There seems to be more measurements on the upward curve than there is on the downward one. Smoothed out? – Or is it time I changed my glasses?

Reading through the other comments I see you have got a winner – Well done to Luis!

What is SENO()?

Scott – according to Google Translate, the SENO function is the . . . umm, that can’t be right . . . never mind!

Sorry. I did not translated.

The English name is the sine() function.

And The American name is

Sin()

I am very sorry for being one month late and off-topic here, but in a previous thread (titled “Oceanic cloud decrease since 1987 explains 1/3 of ocean heating”), Dr Spencer and Christopher Game refer to a paper of Miskolczi 2010 and a Table 3 in it, and the comments in that thread are closed.

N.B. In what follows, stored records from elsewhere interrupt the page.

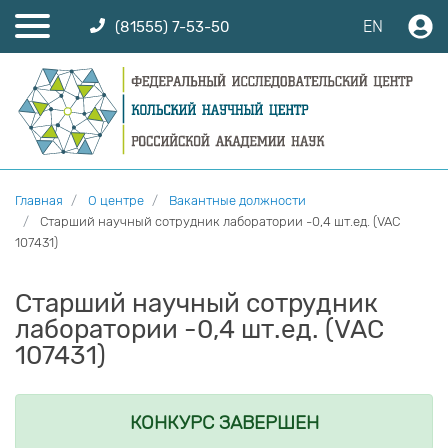
EN
(81555) 7-53-50
Главная
О центре
Вакантные должности
Старший научный сотрудник лаборатории -0,4 шт.ед. (VAC
107431)
Старший научный сотрудник
лаборатории -0,4 шт.ед. (VAC
107431)
КОНКУРС ЗАВЕРШЕН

That paper is based on computer simulations – namely, on clear-sky radiative transfer calculations on average (clear + cloudy) atmospheric profiles. This means tracking the paths of long-wave photons downwards and upwards, up to 60 km in the stratosphere, as if there were no clouds in the air at all. When there are clouds in the air (about in the half of the cases), they block the way of the long-wave photons completely. So his method is meaningless, its results are useless. The author knows it, as he is who supplies the cloudy input data into the clear-sky program. He uses NOAA average atmospheric profile, but as NOAA weather balloon observations do not indicate cloudiness, the cloudy cases are not sorted out. He tells the reader nothing about his nonsense; on the contrary, he lets you and every non-expert of the field (and probably most of the readers of the not-peer-reviewed journal Energy and Environment are not-RT-experts) to think his method is fair. Which is a very troubling behavior. He should clarify this before going any further on his theory, or his case is closed.